Dazu passt, dass die Afrikanische Union in die G20-Runde aufgenommen wurde. Die G20 waren ursprünglich eine Plattform von Ländern, deren Volkswirtschaften rasant wachsen und zu Industrieländern werden wollen. Dazu gehören Staaten wie Eritrea, Niger oder Südsudan definitiv nicht. Die Afrikanische Union dürfte sich künftig im G20-Club eher Richtung China (Wirtschaft) oder Russland (Waffen) ausrichten.
Man muss es so deutlich sagen: Die Rolle des Westens, der nach dem Zweiten Weltkrieg jahrzehntelang die internationale Politik und Wirtschaft dominierte, ist gefährdet. Der Anteil von Bevölkerung und Wirtschaftsleistung nimmt im Weltmaßstab stetig ab. Länder wie Brasilien, Nigeria oder Indien legen zu. Hinzu kommt, dass Autokratien auf dem Vormarsch sind.

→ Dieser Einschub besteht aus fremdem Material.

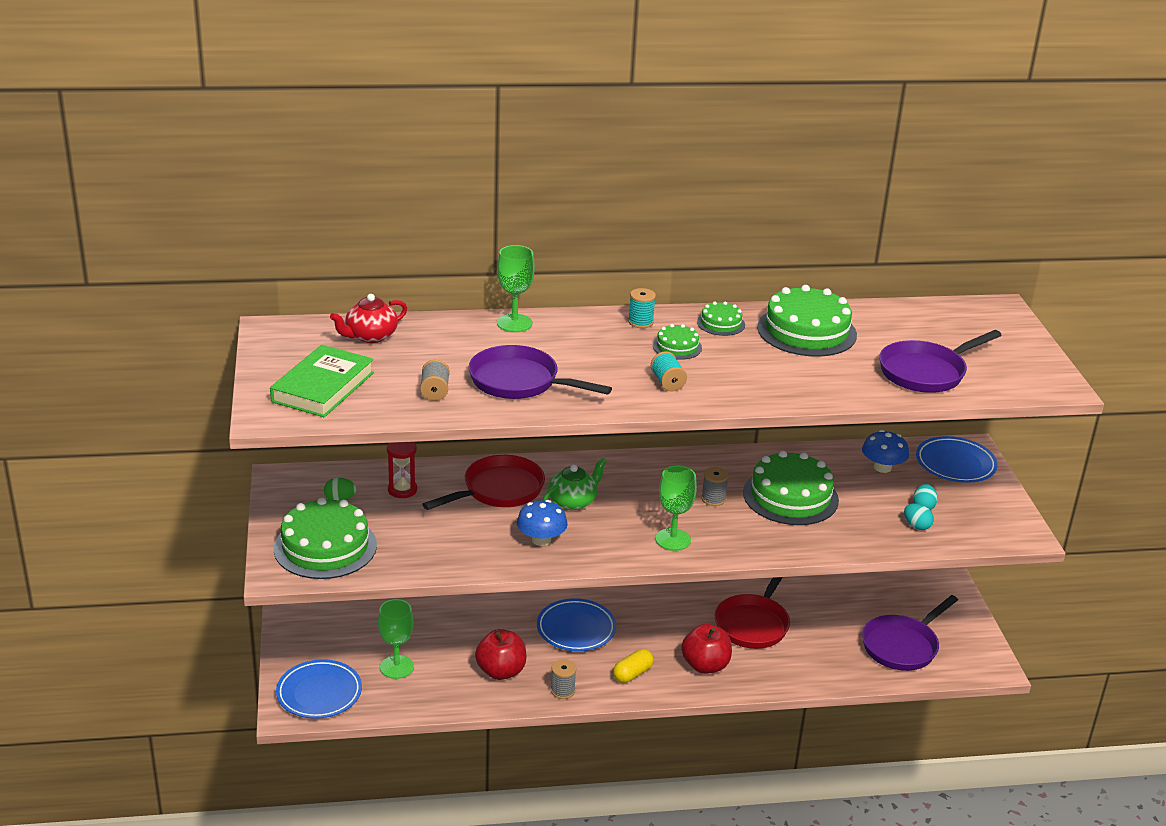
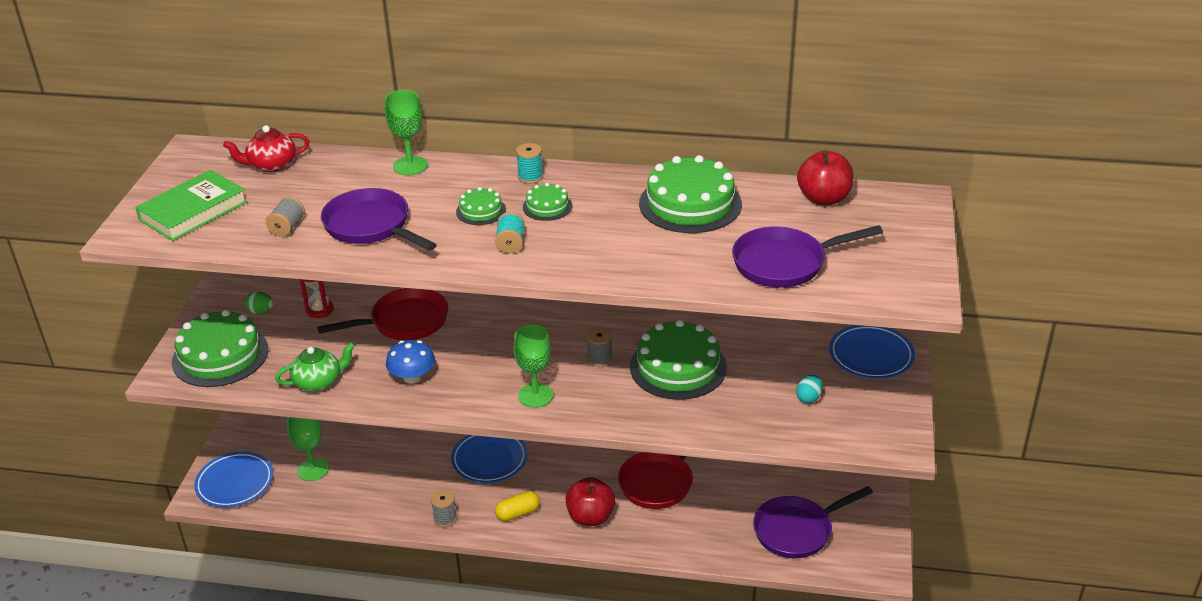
camera: 20 degrees right, 5 degrees up
red apple [475,629,526,680] -> red apple moved to [797,150,854,205]
green teapot [543,458,607,510] -> green teapot moved to [275,342,355,391]
green cake [697,301,745,336] -> green cake moved to [456,187,506,225]
blue mushroom [862,430,909,473] -> none
turquoise egg [904,503,934,530] -> none

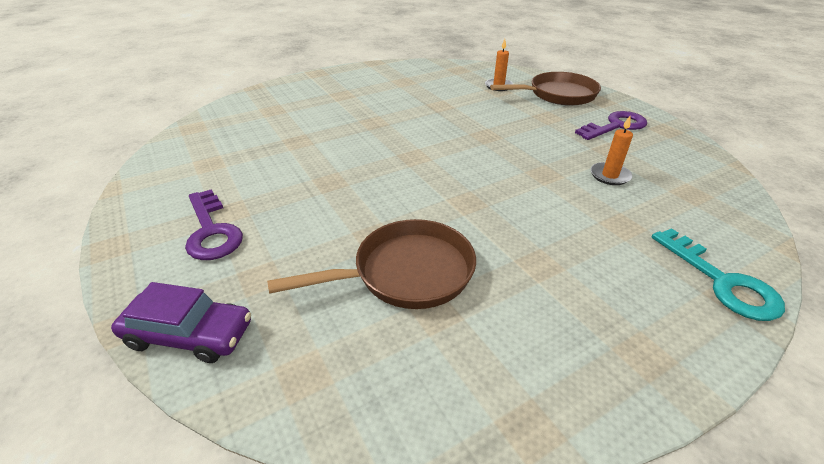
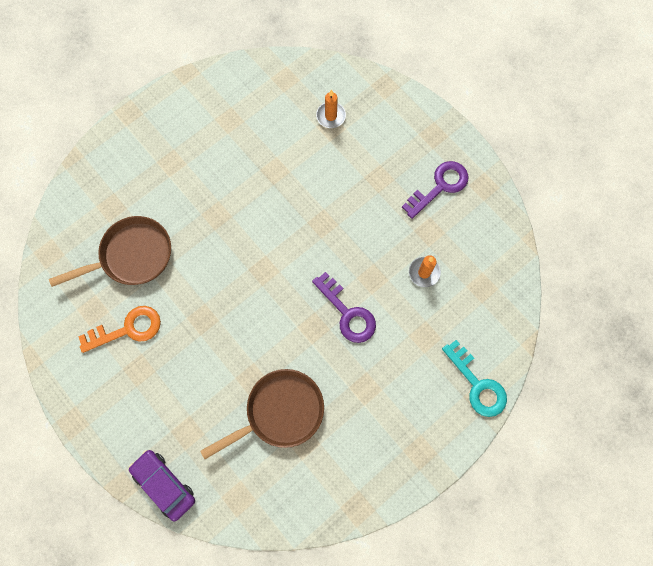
camera: 10 degrees left, 35 degrees up
purple car [111,282,251,363] -> purple car turned 135 degrees counterclockwise [129,450,195,521]
purple key [185,189,243,260] -> purple key moved to [312,272,376,343]
brown pan [490,72,601,106] -> brown pan moved to [49,216,171,287]
none -> orange key [78,306,161,353]

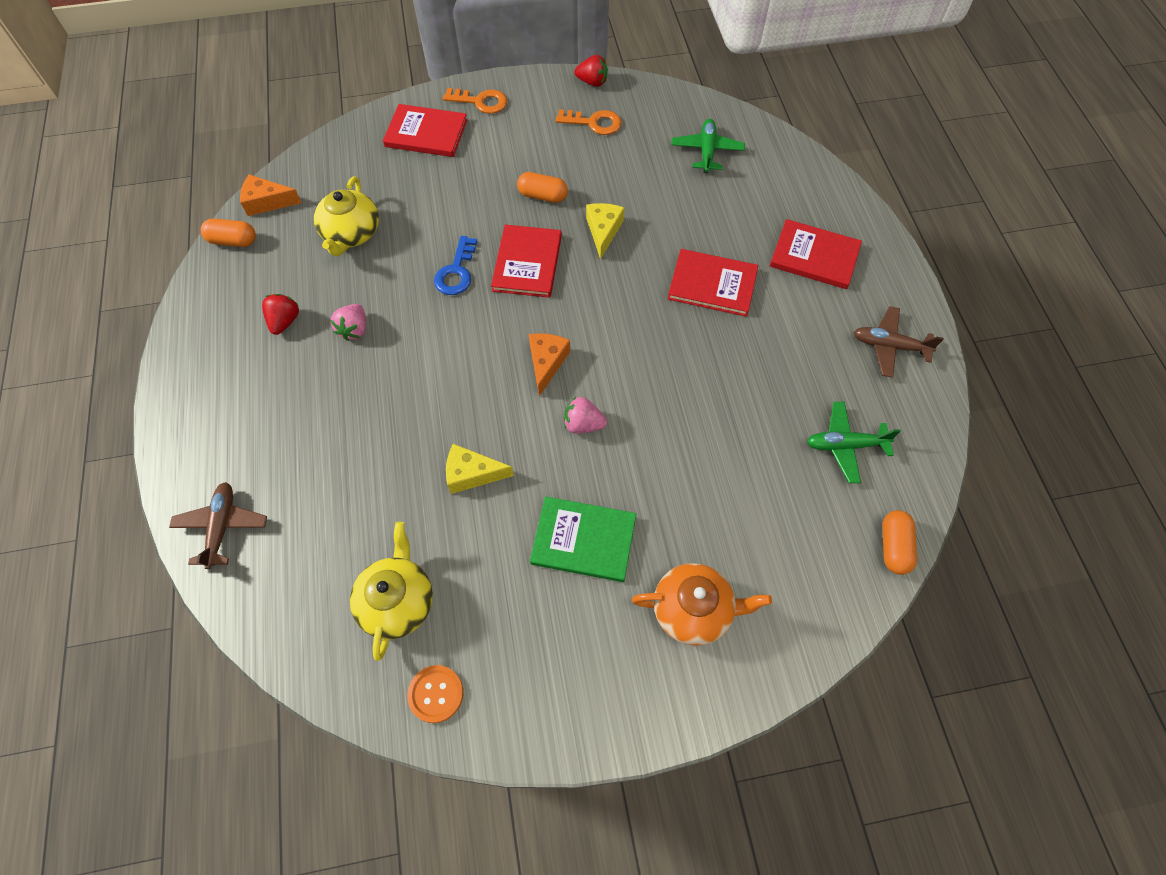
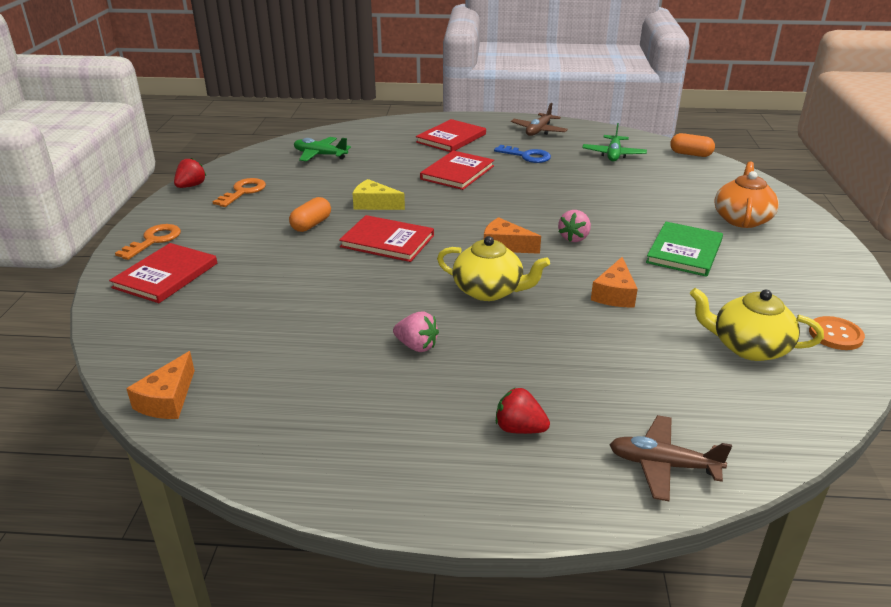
camera: 75 degrees left, 30 degrees down
orange capsule [201,219,256,247] -> none
red strawberry [262,294,299,335] -> red strawberry moved to [496,388,550,434]
yellow teapot [314,177,379,256] -> yellow teapot moved to [437,236,550,301]
blue key [434,236,477,295] -> blue key moved to [494,145,551,163]
yellow cheese [446,444,514,494] -> orange cheese [591,257,638,307]

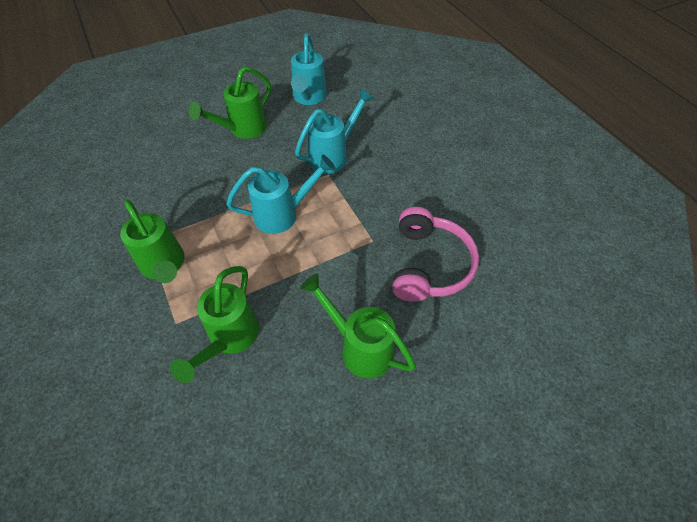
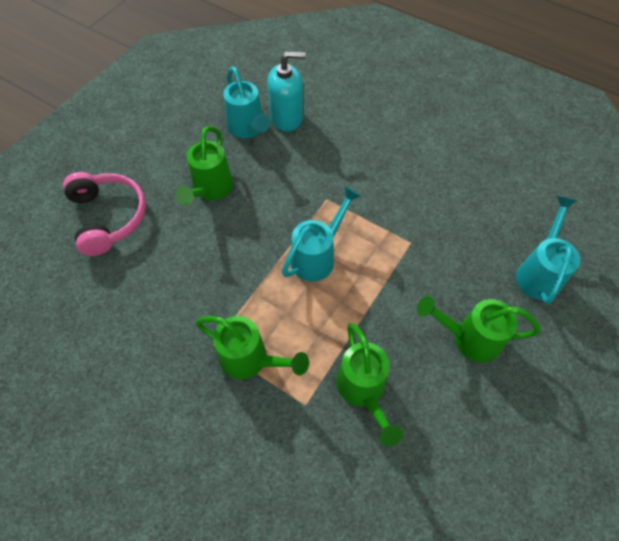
camera: 30 degrees left, 5 degrees up
turquoise watering can [295,88,374,174] -> turquoise watering can moved to [516,196,580,304]
pink headphones [392,207,479,302] -> pink headphones moved to [63,172,146,256]
none -> turquoise soap dispenser [267,51,306,131]

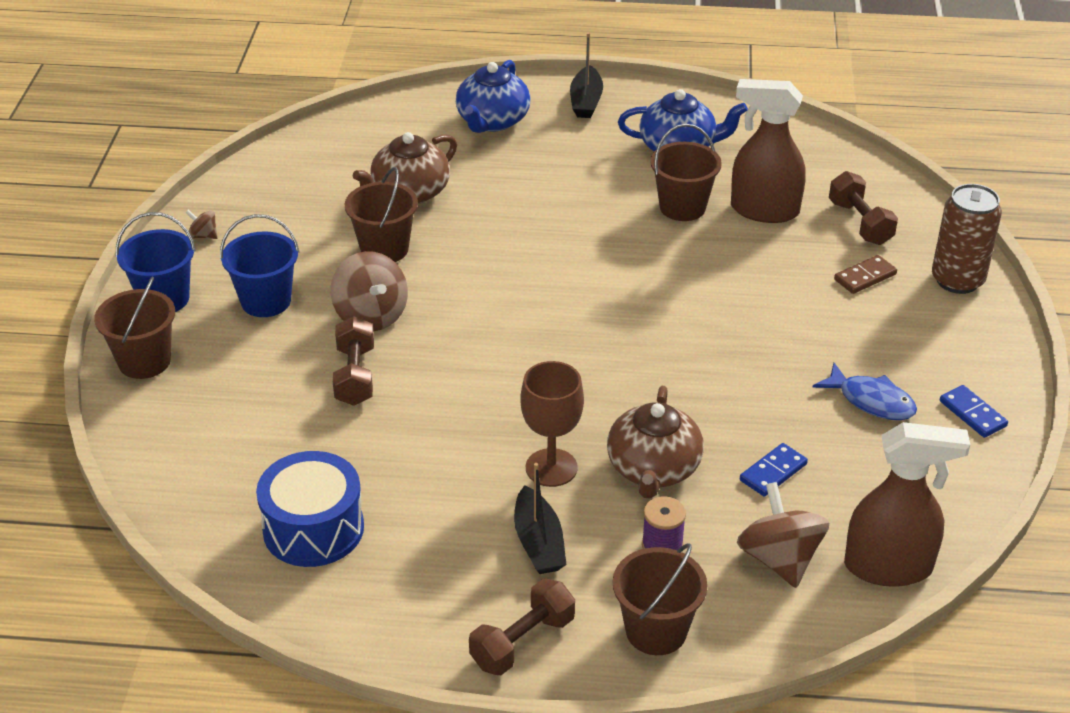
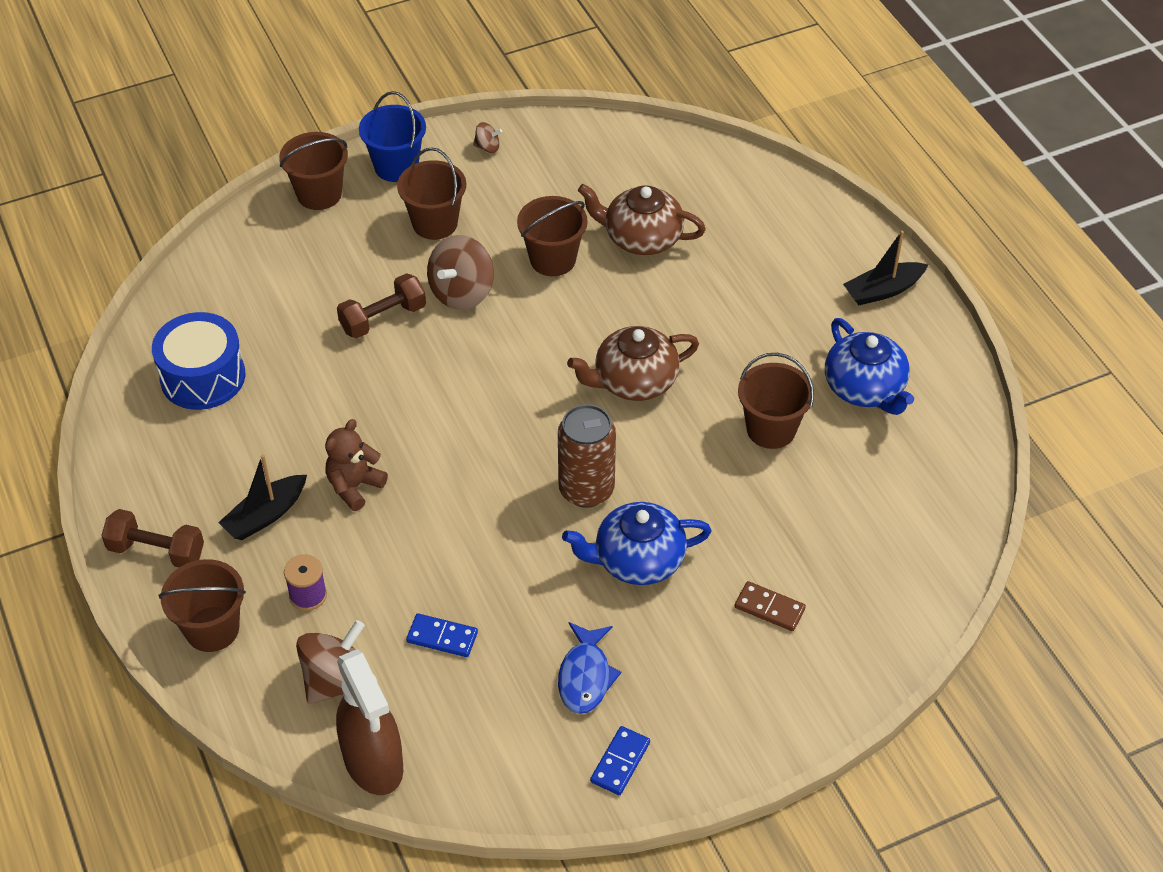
camera: 60 degrees right, 10 degrees up
brown spinning top [185,210,218,239] -> brown spinning top turned 105 degrees clockwise [473,122,502,153]
blue bucket [220,214,299,317] -> brown bucket [397,147,466,240]
blue teapot [456,60,530,133] -> blue teapot moved to [562,502,712,585]
brown goblet [520,361,584,487] -> brown teddy bear [325,419,388,511]
brown teapot [607,386,704,499] -> brown teapot moved to [567,326,699,401]
brown spray bottle [731,79,806,223] -> none
brown dumbbell [829,171,898,245] -> none
brown can [932,184,1002,294] -> brown can moved to [558,404,616,508]

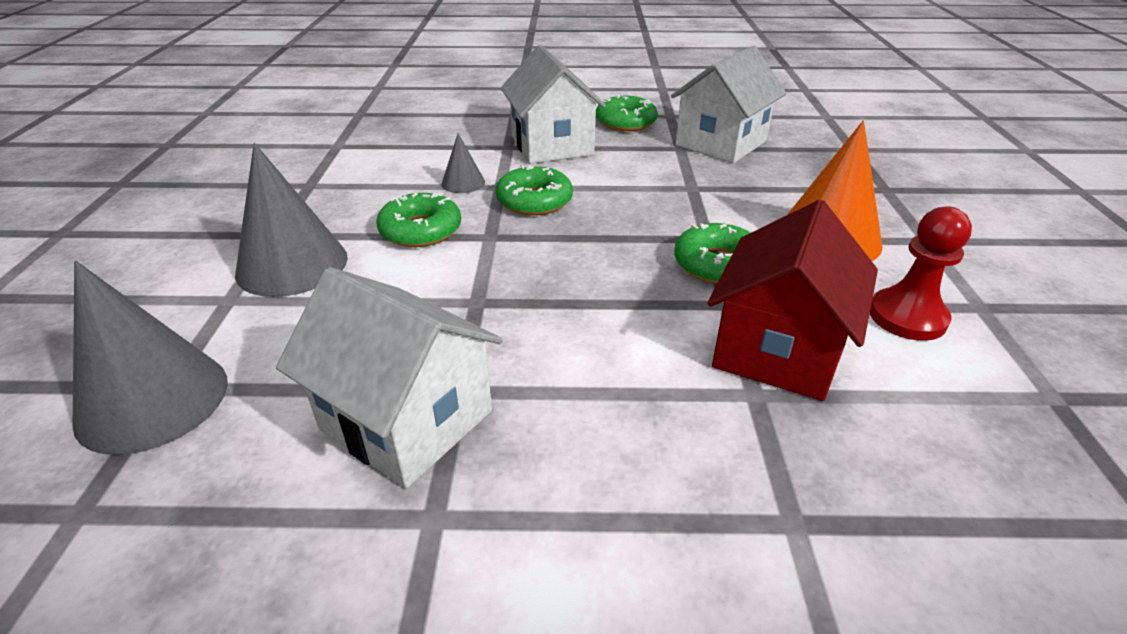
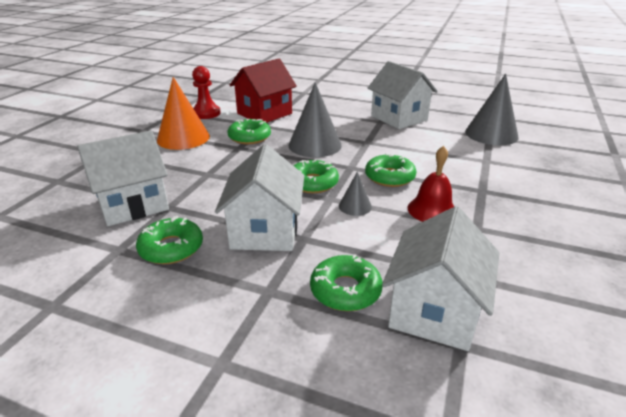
camera: 160 degrees left, 5 degrees down
grey cone [235,143,348,297] -> grey cone moved to [289,82,342,157]
none -> green donut [310,254,383,311]
none -> white house [382,206,499,351]
none -> red bell [408,146,455,222]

Das liegt auch daran, dass der Vorbild-Charakter des Westens schwindet. Liberale Demokratien werden von rechtspopulistischen Bewegungen unterspült. Die radikalen Republikaner rund um den Präsidentschaftskandidaten Donald Trump zeigen dies in den USA, der Aufschwung der AfD spiegelt den Trend in Deutschland wider.
Die ökonomische Lage in Deutschland passt leider in dieses Bild. Laut Internationalem Währungsfonds (IWF) schrumpft in diesem Jahr unter allen großen Industriestaaten nur hierzulande die Wirtschaft. Laut ARD-Deutschlandtrend bezeichnen 73 Prozent der Bürger den Zustand der Wirtschaft als weniger gut oder schlecht. Nur 19 Prozent der Bevölkerung sind mit der Arbeit der Ampelregierung zufrieden.
Dass die Bilanz trotz der milliardenschweren Staatshilfen während Corona-Krise und Ukraine-Krieg so düster ist, zeigt: In diesem Land läuft einiges grundsätzlich schief. Deutschland muss wieder lernen, dass Leistungen erst erwirtschaftet werden müssen, bevor umverteilt werden kann. Nur wer sich dem globalen Wettbewerb stellt und hier besteht, kommt ökonomisch auf den aufsteigenden Ast. Und nur dann sind wir für andere Länder wieder attraktiv.